There are limitations to the present study. Drawings were analysed by an experienced psychologist, based on theoretical psychological premises. In the dental office, the complete interpretation of these drawings may be difficult. A method of analysis which involves 'dissecting' a drawing by deciding if certain items are merely present or not, tends to reduce the difficulty in making judgements about what the child has drawn. This could permit more clear-cut conclusions to be made concerning children's attitudes and behaviour in relation to the acceptance of dental care.9

The purpose of identifying children's attitudes towards their dentists is to effect positive changes or adjustments that would make children more comfortable in the dentist's office and improve the quality of dental visits.1 The findings of the present study provides evidence that some aspects of the dental care of children should be discussed during dental education, such as the importance of creating a strong rapport with the child patient and understanding and dealing with the child's feelings of submission as represented in the drawings analysed.
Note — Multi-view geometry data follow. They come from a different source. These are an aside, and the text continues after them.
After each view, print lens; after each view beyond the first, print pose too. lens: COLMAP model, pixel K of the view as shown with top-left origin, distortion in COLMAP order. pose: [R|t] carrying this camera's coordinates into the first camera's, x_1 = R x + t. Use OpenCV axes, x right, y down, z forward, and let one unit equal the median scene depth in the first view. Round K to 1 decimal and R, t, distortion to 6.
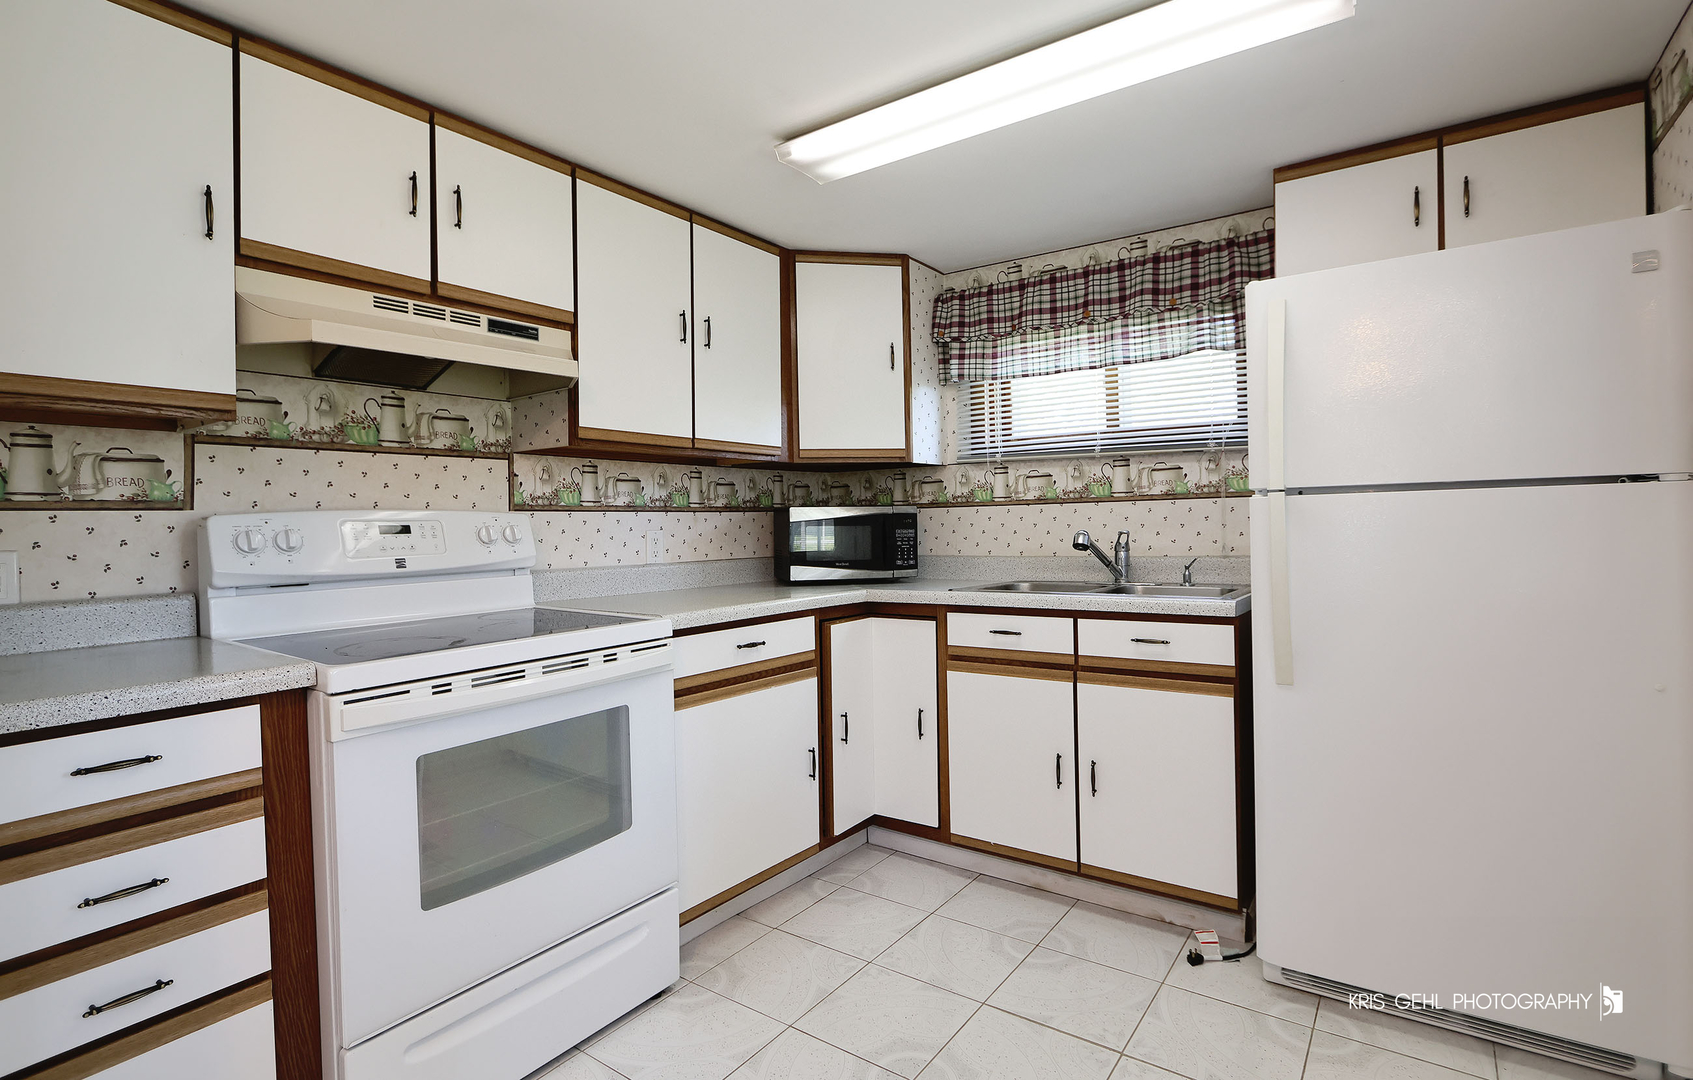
lens RADIAL K [[819.5, 0, 842.8], [0, 819.5, 519.8], [0, 0, 1]] dist [-0.001461, -0.000146]
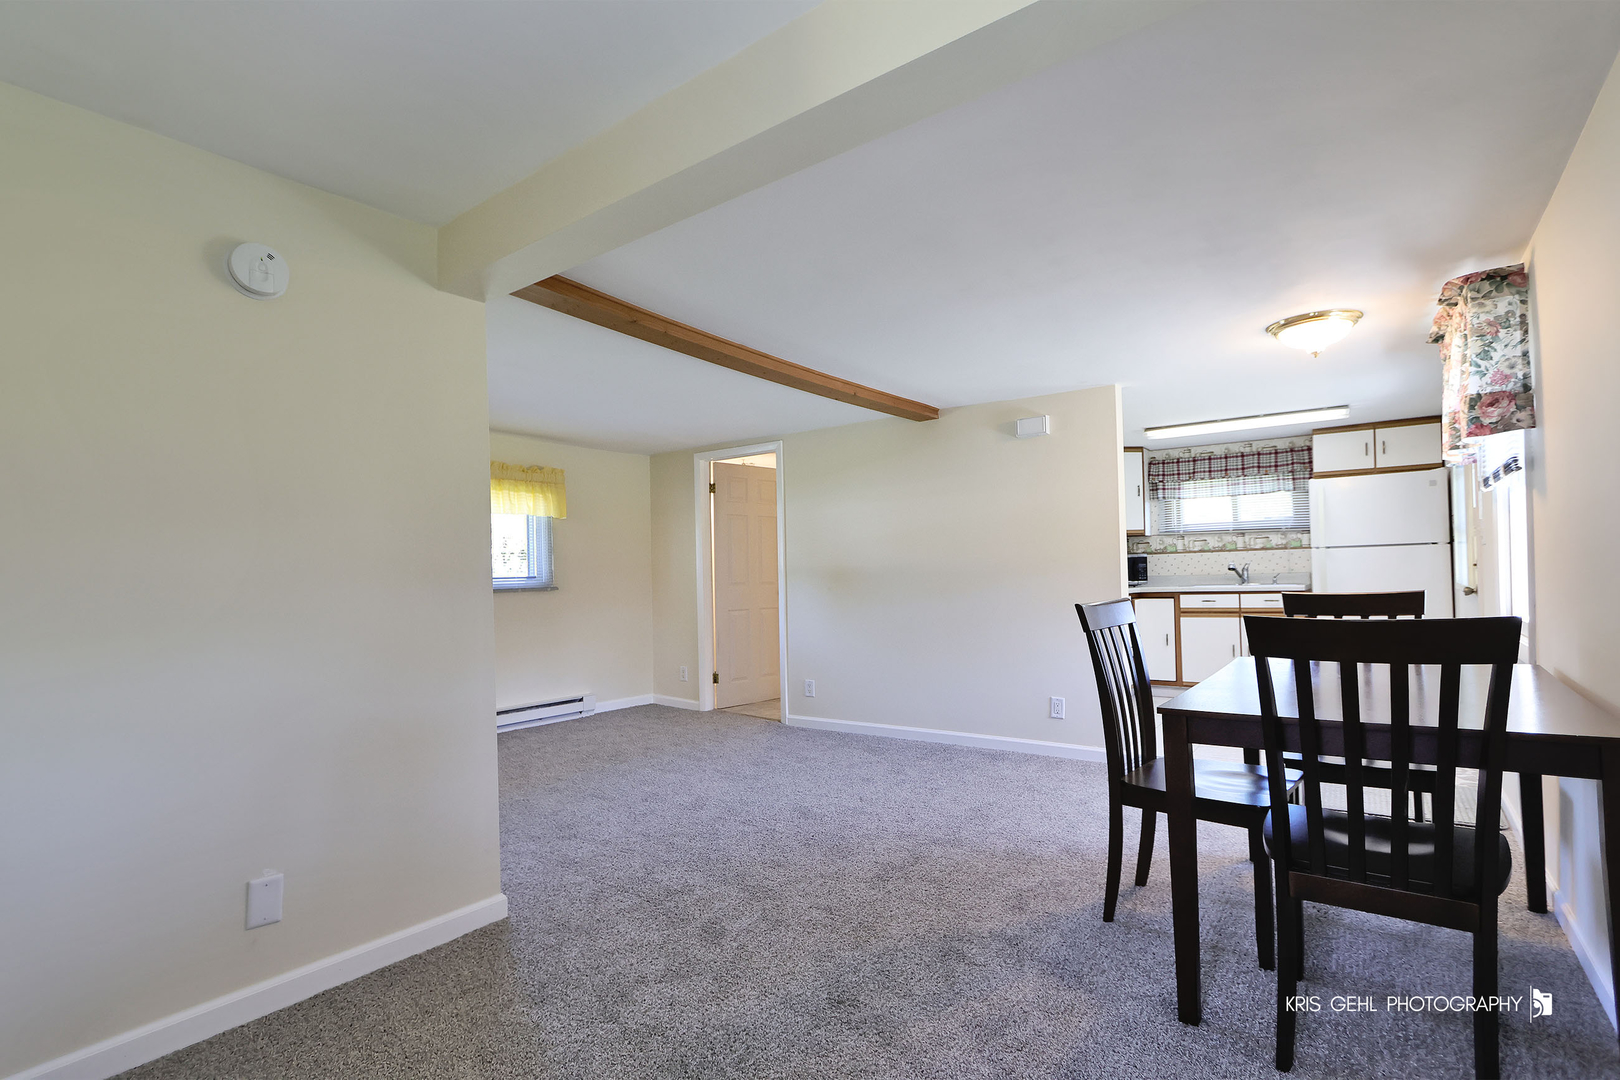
lens RADIAL K [[790.8, 0, 766.9], [0, 790.8, 566.6], [0, 0, 1]] dist [-0.000902, -0.000282]
pose [[0.999621, -0.006209, -0.026835, -1.018672], [0.005990, 0.999948, -0.008213, 0.034645], [0.026885, 0.008050, 0.999606, -1.397513]]
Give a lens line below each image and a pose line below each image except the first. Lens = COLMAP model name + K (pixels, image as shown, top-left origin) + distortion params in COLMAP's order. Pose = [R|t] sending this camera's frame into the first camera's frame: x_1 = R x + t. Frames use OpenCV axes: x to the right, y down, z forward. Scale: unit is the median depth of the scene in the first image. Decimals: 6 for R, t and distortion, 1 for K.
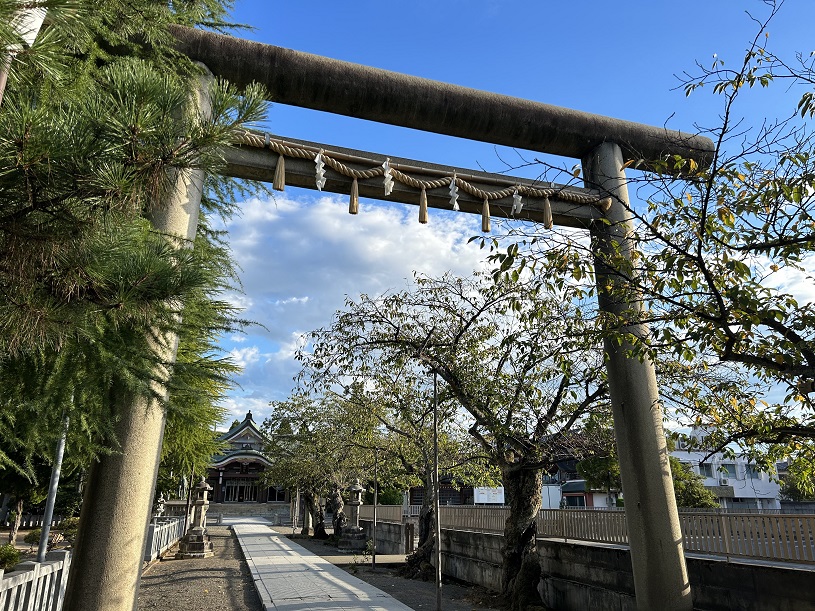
lens RADIAL K [[598.3, 0, 412.6], [0, 598.3, 307.2], [0, 0, 1]] dist [0.004226, -0.002608]
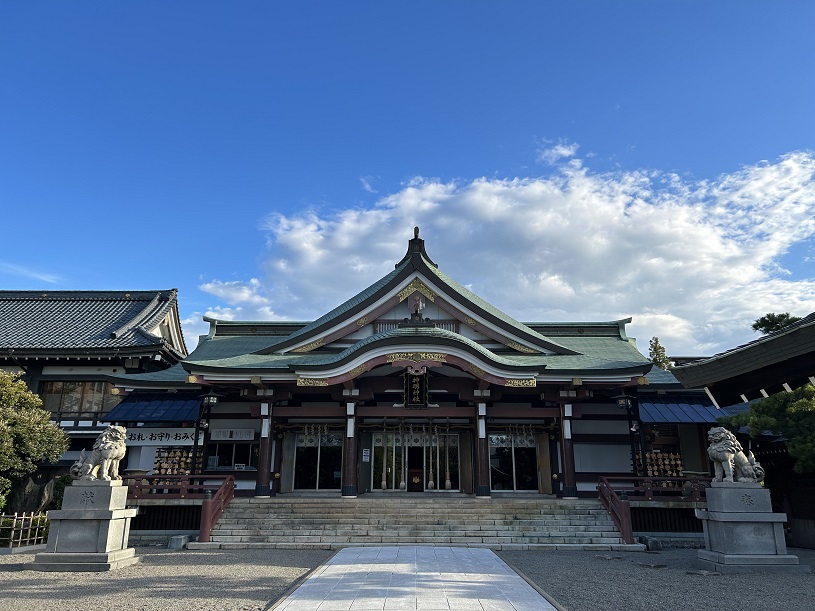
lens RADIAL K [[598.3, 0, 404.8], [0, 598.3, 302.5], [0, 0, 1]] dist [0.004226, -0.002608]
pose [[0.955869, -0.087273, -0.280532, -0.621148], [0.090813, 0.995868, -0.000381, 0.718723], [0.279406, -0.025112, 0.959845, 2.230380]]
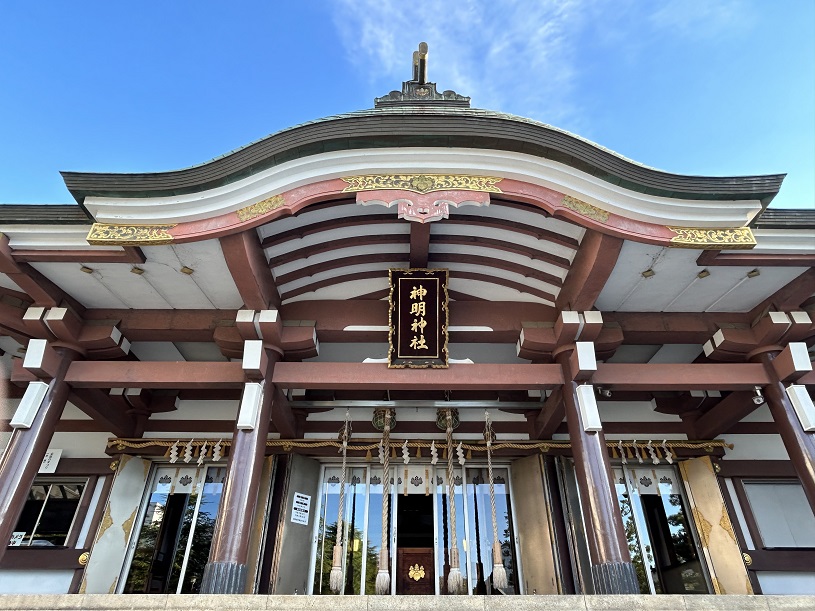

Besides possessing technical skills and scientific knowledge to treat child patients, dentists must also pay attention to children's feelings and emotions.

Conclusion

The present findings help to understand what children see as unpleasant aspects about going to the dentist and emphasise the importance of using drawing to facilitate communication with these patients. Drawing can be used to better understand children's emotions and expectations about dental treatment, recreating their senses, expressing their place of belonging. Dentists need to reduce children's anxiety and fear of dentistry as much as possible. Valid drawing assessment tools to measure children's distress in paediatric dental settings should be developed.